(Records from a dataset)
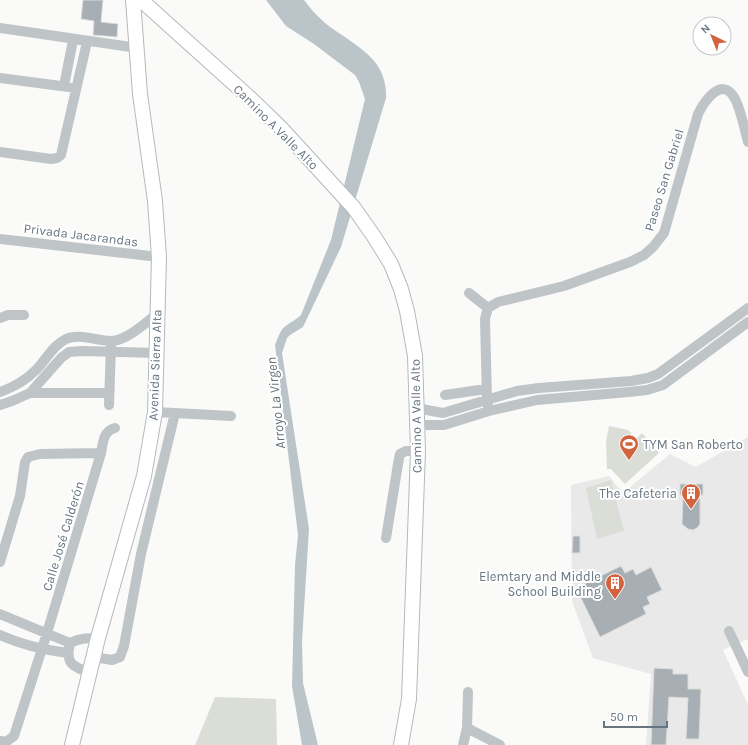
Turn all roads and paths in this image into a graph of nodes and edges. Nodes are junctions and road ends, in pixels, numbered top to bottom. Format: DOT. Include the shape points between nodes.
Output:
graph roads {
  1 [pos="133,0"];
  2 [pos="141,0"];
  3 [pos="0,28"];
  4 [pos="73,40"];
  5 [pos="87,42"];
  6 [pos="138,48"];
  7 [pos="0,78"];
  8 [pos="64,86"];
  9 [pos="76,88"];
  10 [pos="748,142"];
  11 [pos="0,152"];
  12 [pos="0,239"];
  13 [pos="159,257"];
  14 [pos="469,293"];
  15 [pos="488,308"];
  16 [pos="748,308"];
  17 [pos="158,313"];
  18 [pos="24,315"];
  19 [pos="0,318"];
  20 [pos="748,322"];
  21 [pos="721,328"];
  22 [pos="728,337"];
  23 [pos="111,341"];
  24 [pos="52,350"];
  25 [pos="111,352"];
  26 [pos="158,353"];
  27 [pos="61,358"];
  28 [pos="658,374"];
  29 [pos="663,385"];
  30 [pos="570,386"];
  31 [pos="486,389"];
  32 [pos="0,392"];
  33 [pos="30,393"];
  34 [pos="109,393"];
  35 [pos="444,395"];
  36 [pos="570,398"];
  37 [pos="487,400"];
  38 [pos="0,405"];
  39 [pos="109,405"];
  40 [pos="416,408"];
  41 [pos="489,411"];
  42 [pos="155,412"];
  43 [pos="176,413"];
  44 [pos="443,413"];
  45 [pos="231,416"];
  46 [pos="416,425"];
  47 [pos="444,425"];
  48 [pos="112,429"];
  49 [pos="418,451"];
  50 [pos="101,453"];
  51 [pos="386,538"];
  52 [pos="0,562"];
  53 [pos="0,614"];
  54 [pos="729,631"];
  55 [pos="47,633"];
  56 [pos="0,635"];
  57 [pos="98,638"];
  58 [pos="69,648"];
  59 [pos="42,649"];
  60 [pos="94,658"];
  61 [pos="748,672"];
  62 [pos="90,673"];
  63 [pos="468,692"];
  64 [pos="467,728"];
  65 [pos="5,741"];
  66 [pos="72,745"];
  67 [pos="401,745"];
  68 [pos="463,745"];
  69 [pos="500,745"];
  1 -- 6 [label="street, Avenida Sierra Alta"];
  2 -- 40 [label="street, Camino A Valle Alto" via="280,127 354,208 375,238 391,264 407,310 417,373"];
  3 -- 4 [label="street"];
  4 -- 5 [label="street"];
  4 -- 8 [label="street"];
  5 -- 6 [label="street"];
  5 -- 9 [label="street"];
  6 -- 13 [label="street, Avenida Sierra Alta" via="140,94"];
  7 -- 8 [label="street"];
  8 -- 9 [label="street"];
  9 -- 11 [label="street" via="61,155 51,159"];
  10 -- 15 [label="street, Paseo San Gabriel" via="734,97 729,91 715,91 705,101 698,114 664,233 653,247 644,255 608,270 564,286 498,302"];
  12 -- 13 [label="street, Privada Jacarandas"];
  13 -- 17 [label="street, Avenida Sierra Alta"];
  14 -- 15 [label="street"];
  15 -- 31 [label="street" via="485,319"];
  16 -- 21 [label="street"];
  17 -- 23 [label="street" via="130,334"];
  17 -- 26 [label="street, Avenida Sierra Alta"];
  18 -- 19 [label="street"];
  20 -- 22 [label="street"];
  21 -- 22 [label="street"];
  21 -- 28 [label="street"];
  22 -- 29 [label="street"];
  23 -- 24 [label="street" via="75,336 64,339"];
  23 -- 25 [label="street"];
  24 -- 27 [label="street"];
  24 -- 32 [label="street" via="30,375"];
  25 -- 26 [label="street"];
  25 -- 27 [label="street" via="75,351"];
  25 -- 34 [label="street"];
  26 -- 42 [label="street, Avenida Sierra Alta"];
  27 -- 33 [label="street"];
  28 -- 29 [label="street"];
  28 -- 30 [label="street" via="631,381"];
  29 -- 36 [label="street" via="648,390"];
  30 -- 36 [label="street"];
  30 -- 37 [label="street" via="517,391"];
  31 -- 35 [label="street"];
  31 -- 37 [label="street"];
  33 -- 34 [label="street"];
  33 -- 38 [label="street"];
  34 -- 39 [label="street"];
  36 -- 41 [label="street" via="537,400"];
  37 -- 41 [label="street"];
  37 -- 44 [label="street"];
  40 -- 44 [label="street"];
  40 -- 46 [label="street, Camino A Valle Alto"];
  41 -- 47 [label="street"];
  42 -- 43 [label="street"];
  42 -- 57 [label="street, Avenida Sierra Alta" via="144,476"];
  43 -- 45 [label="street"];
  43 -- 60 [label="street" via="141,554 124,646 120,657 112,660"];
  44 -- 47 [label="street"];
  46 -- 47 [label="street"];
  46 -- 49 [label="street, Camino A Valle Alto"];
  48 -- 50 [label="street, Calle José Calderón" via="105,436"];
  49 -- 51 [label="street" via="400,454"];
  49 -- 67 [label="street, Camino A Valle Alto" via="409,699"];
  50 -- 52 [label="street" via="40,454 26,458 20,496"];
  50 -- 55 [label="street, Calle José Calderón"];
  53 -- 55 [label="street"];
  54 -- 61 [label="street"];
  55 -- 58 [label="street"];
  55 -- 59 [label="street, Calle José Calderón"];
  56 -- 59 [label="street"];
  57 -- 58 [label="street" via="84,638"];
  57 -- 60 [label="street, Avenida Sierra Alta"];
  58 -- 59 [label="street"];
  58 -- 62 [label="street" via="69,661 73,666"];
  59 -- 65 [label="street, Calle José Calderón" via="14,736"];
  60 -- 62 [label="street, Avenida Sierra Alta"];
  62 -- 66 [label="street, Avenida Sierra Alta"];
  63 -- 64 [label="street"];
  64 -- 68 [label="street"];
  64 -- 69 [label="street"];
}
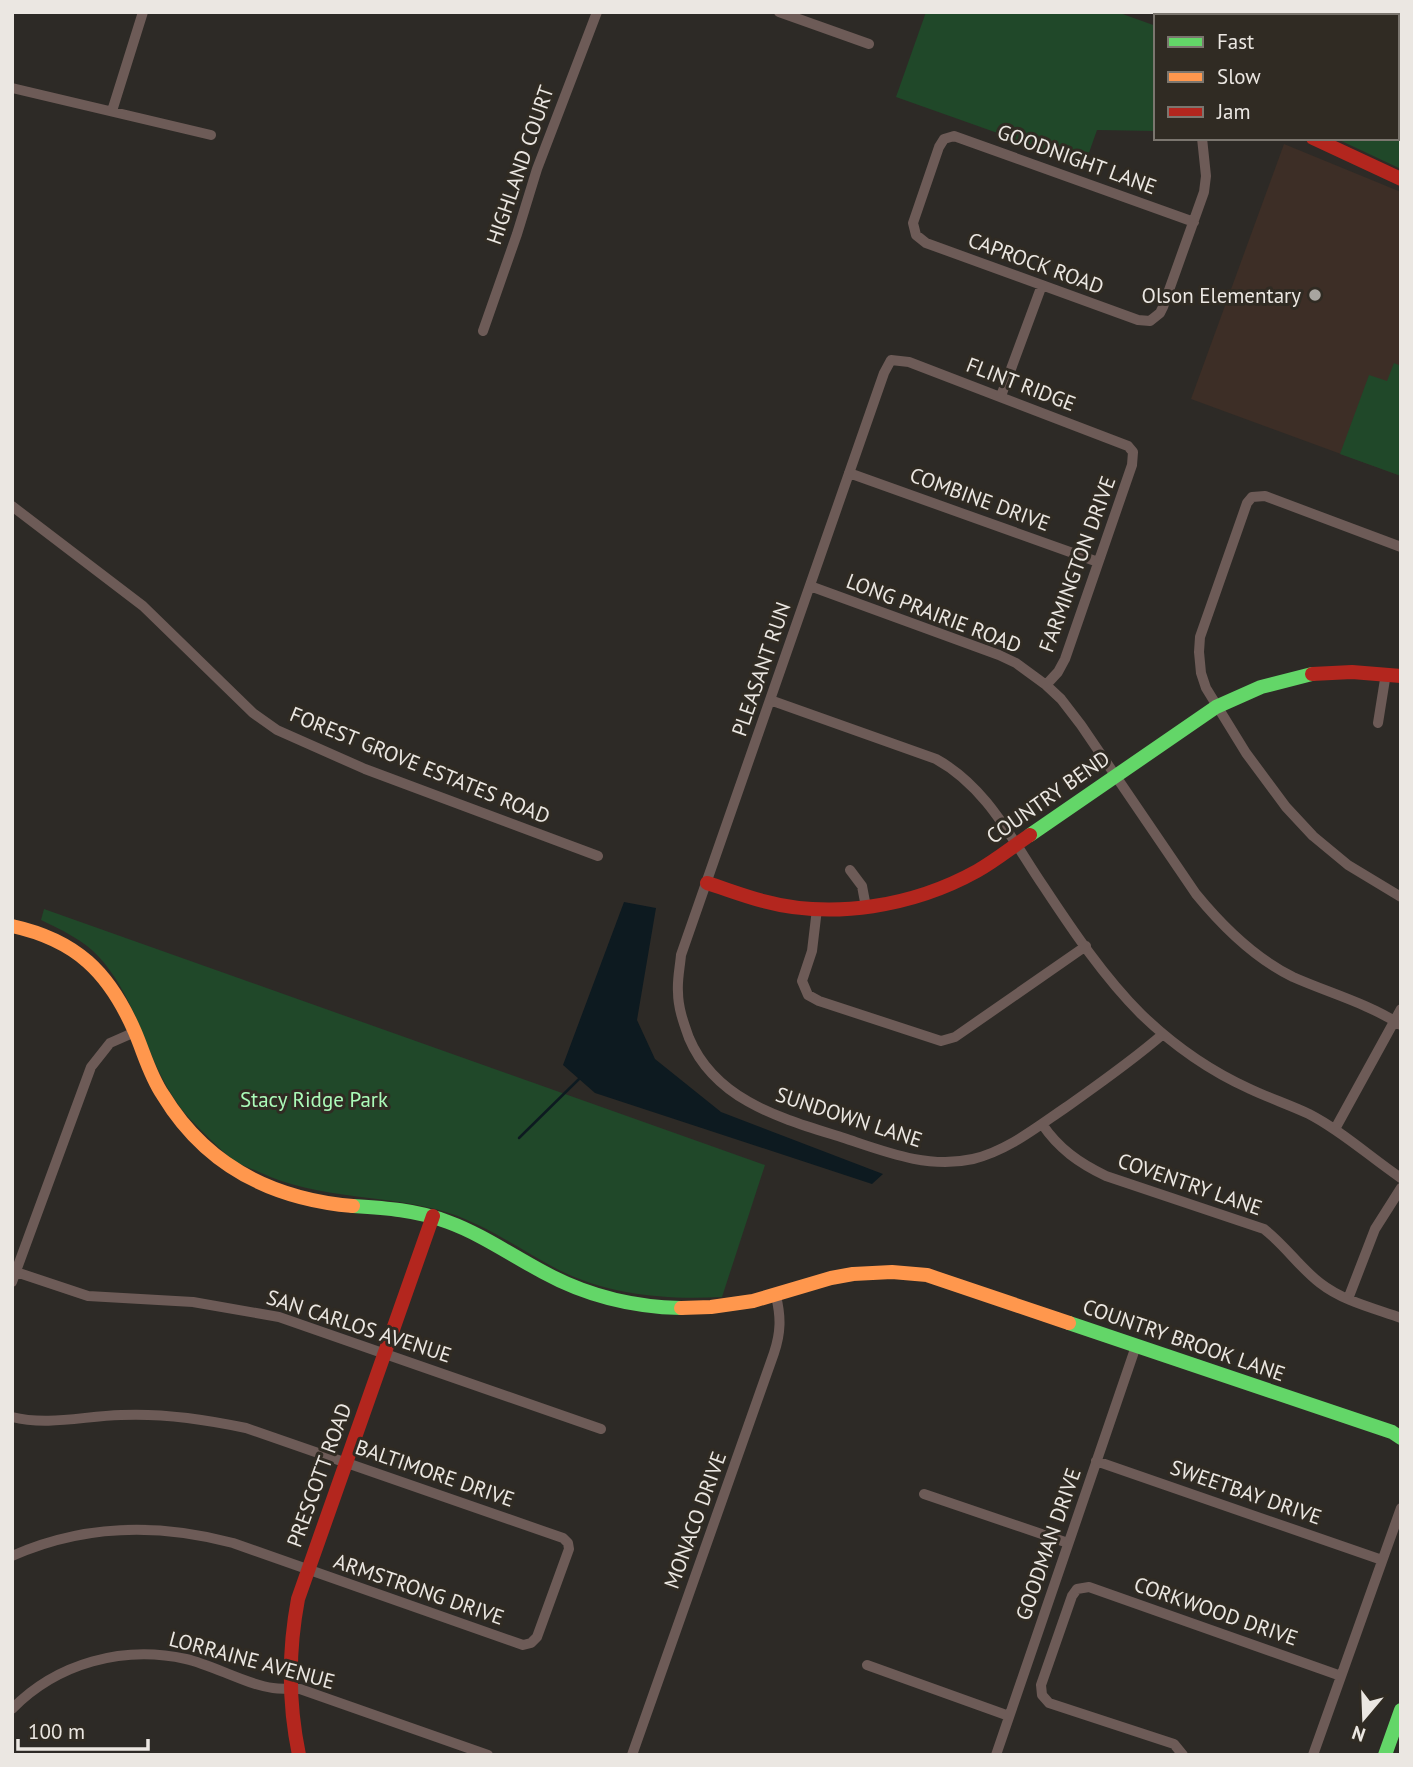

EXERCISE GOAL:
Repeat every record above exactly, except the pictures.

FINISHED EXERCISE:
Turn all roads and paths in this image into a graph of nodes and edges. Nodes are junctions and road ends, in pixels, numbered top to bottom. Format: DOT. Include the shape points between nodes.
Output:
graph roads {
  1 [pos="133,0"];
  2 [pos="141,0"];
  3 [pos="0,28"];
  4 [pos="73,40"];
  5 [pos="87,42"];
  6 [pos="138,48"];
  7 [pos="0,78"];
  8 [pos="64,86"];
  9 [pos="76,88"];
  10 [pos="748,142"];
  11 [pos="0,152"];
  12 [pos="0,239"];
  13 [pos="159,257"];
  14 [pos="469,293"];
  15 [pos="488,308"];
  16 [pos="748,308"];
  17 [pos="158,313"];
  18 [pos="24,315"];
  19 [pos="0,318"];
  20 [pos="748,322"];
  21 [pos="721,328"];
  22 [pos="728,337"];
  23 [pos="111,341"];
  24 [pos="52,350"];
  25 [pos="111,352"];
  26 [pos="158,353"];
  27 [pos="61,358"];
  28 [pos="658,374"];
  29 [pos="663,385"];
  30 [pos="570,386"];
  31 [pos="486,389"];
  32 [pos="0,392"];
  33 [pos="30,393"];
  34 [pos="109,393"];
  35 [pos="444,395"];
  36 [pos="570,398"];
  37 [pos="487,400"];
  38 [pos="0,405"];
  39 [pos="109,405"];
  40 [pos="416,408"];
  41 [pos="489,411"];
  42 [pos="155,412"];
  43 [pos="176,413"];
  44 [pos="443,413"];
  45 [pos="231,416"];
  46 [pos="416,425"];
  47 [pos="444,425"];
  48 [pos="112,429"];
  49 [pos="418,451"];
  50 [pos="101,453"];
  51 [pos="386,538"];
  52 [pos="0,562"];
  53 [pos="0,614"];
  54 [pos="729,631"];
  55 [pos="47,633"];
  56 [pos="0,635"];
  57 [pos="98,638"];
  58 [pos="69,648"];
  59 [pos="42,649"];
  60 [pos="94,658"];
  61 [pos="748,672"];
  62 [pos="90,673"];
  63 [pos="468,692"];
  64 [pos="467,728"];
  65 [pos="5,741"];
  66 [pos="72,745"];
  67 [pos="401,745"];
  68 [pos="463,745"];
  69 [pos="500,745"];
  1 -- 6 [label="street, Avenida Sierra Alta"];
  2 -- 40 [label="street, Camino A Valle Alto" via="280,127 354,208 375,238 391,264 407,310 417,373"];
  3 -- 4 [label="street"];
  4 -- 5 [label="street"];
  4 -- 8 [label="street"];
  5 -- 6 [label="street"];
  5 -- 9 [label="street"];
  6 -- 13 [label="street, Avenida Sierra Alta" via="140,94"];
  7 -- 8 [label="street"];
  8 -- 9 [label="street"];
  9 -- 11 [label="street" via="61,155 51,159"];
  10 -- 15 [label="street, Paseo San Gabriel" via="734,97 729,91 715,91 705,101 698,114 664,233 653,247 644,255 608,270 564,286 498,302"];
  12 -- 13 [label="street, Privada Jacarandas"];
  13 -- 17 [label="street, Avenida Sierra Alta"];
  14 -- 15 [label="street"];
  15 -- 31 [label="street" via="485,319"];
  16 -- 21 [label="street"];
  17 -- 23 [label="street" via="130,334"];
  17 -- 26 [label="street, Avenida Sierra Alta"];
  18 -- 19 [label="street"];
  20 -- 22 [label="street"];
  21 -- 22 [label="street"];
  21 -- 28 [label="street"];
  22 -- 29 [label="street"];
  23 -- 24 [label="street" via="75,336 64,339"];
  23 -- 25 [label="street"];
  24 -- 27 [label="street"];
  24 -- 32 [label="street" via="30,375"];
  25 -- 26 [label="street"];
  25 -- 27 [label="street" via="75,351"];
  25 -- 34 [label="street"];
  26 -- 42 [label="street, Avenida Sierra Alta"];
  27 -- 33 [label="street"];
  28 -- 29 [label="street"];
  28 -- 30 [label="street" via="631,381"];
  29 -- 36 [label="street" via="648,390"];
  30 -- 36 [label="street"];
  30 -- 37 [label="street" via="517,391"];
  31 -- 35 [label="street"];
  31 -- 37 [label="street"];
  33 -- 34 [label="street"];
  33 -- 38 [label="street"];
  34 -- 39 [label="street"];
  36 -- 41 [label="street" via="537,400"];
  37 -- 41 [label="street"];
  37 -- 44 [label="street"];
  40 -- 44 [label="street"];
  40 -- 46 [label="street, Camino A Valle Alto"];
  41 -- 47 [label="street"];
  42 -- 43 [label="street"];
  42 -- 57 [label="street, Avenida Sierra Alta" via="144,476"];
  43 -- 45 [label="street"];
  43 -- 60 [label="street" via="141,554 124,646 120,657 112,660"];
  44 -- 47 [label="street"];
  46 -- 47 [label="street"];
  46 -- 49 [label="street, Camino A Valle Alto"];
  48 -- 50 [label="street, Calle José Calderón" via="105,436"];
  49 -- 51 [label="street" via="400,454"];
  49 -- 67 [label="street, Camino A Valle Alto" via="409,699"];
  50 -- 52 [label="street" via="40,454 26,458 20,496"];
  50 -- 55 [label="street, Calle José Calderón"];
  53 -- 55 [label="street"];
  54 -- 61 [label="street"];
  55 -- 58 [label="street"];
  55 -- 59 [label="street, Calle José Calderón"];
  56 -- 59 [label="street"];
  57 -- 58 [label="street" via="84,638"];
  57 -- 60 [label="street, Avenida Sierra Alta"];
  58 -- 59 [label="street"];
  58 -- 62 [label="street" via="69,661 73,666"];
  59 -- 65 [label="street, Calle José Calderón" via="14,736"];
  60 -- 62 [label="street, Avenida Sierra Alta"];
  62 -- 66 [label="street, Avenida Sierra Alta"];
  63 -- 64 [label="street"];
  64 -- 68 [label="street"];
  64 -- 69 [label="street"];
}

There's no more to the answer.